Neid

Mai 26, 2009

Neid ist ein hässlicher, dabei um so stärkerer Antrieb.

Dieser Satz ist noch sehr bekannt und verbreitet. Die meisten denken zuerst an den Neid auf Materielles. Manchmal ist im Roman oder Film mitzuerleben oder in der Aphorismensammlung zu lesen, dass Neid und Missgunst auf das eigene Glück stärker sein und einen härter treffen können.
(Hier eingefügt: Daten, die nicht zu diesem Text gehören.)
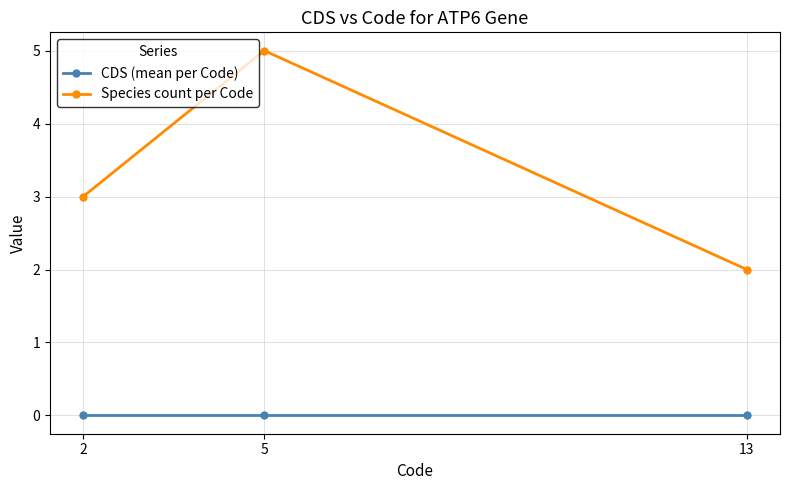

At how many categories does at least one series exceed 1?

3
Keinerlei Literatur kann einen aber auf das Erlebnis selbst vorbereiten.

Nachbarn stellen plötzlich fest, dass die Freude über das eigene Glück egoistisch sei, entdecken plötzlich Moral und Anstand (was könnte man da über die angeblich moralisch Überlegenen erzählen, wenn man wollte, will man aber nicht), lästern über behauptete und tatsächliche Schwächen oder Eigenarten (deren Wertung und Beurteilung wie immer im Auge des Betrachters liegt).

Wohl dem, dessen Piesacker tatsächlich lediglich Nachbarn sind, er kann, spätestens nach dem Schwelgen in einer ausgiebigen nicht jugendfreien Fantasie, darüber lachen. Schlager wie Ein ehrenwertes Haus von Udo Jürgens oder Lass die Leute reden von Den Ärzten schön laut aufdrehen kann auch sehr befreiend wirken. Verletzend wird es, wenn einem die Neider etwas bedeuten oder wenn sie die Chance haben, den persönlichen Lebensbereich zu treffen. Andere versuchen vielleicht sogar, mit ihren Diffamierungen z.B. überzogene Geldforderungen zu untermauern. Familiengerichte haben in ihren Akten den Neid der Menschen auf das Glück ihrer Ex-Partner tausendfach dokumentiert.

Vielleicht sind deshalb Serien im Dallas-Format zur Zeit nicht mehr en vogue, weil wir es satt haben, uns selbst zu beobachten. Lieber wollen wir in andere Welten eintauchen und uns dabei beobachten, wie wir edel sind, hilfreich und gut.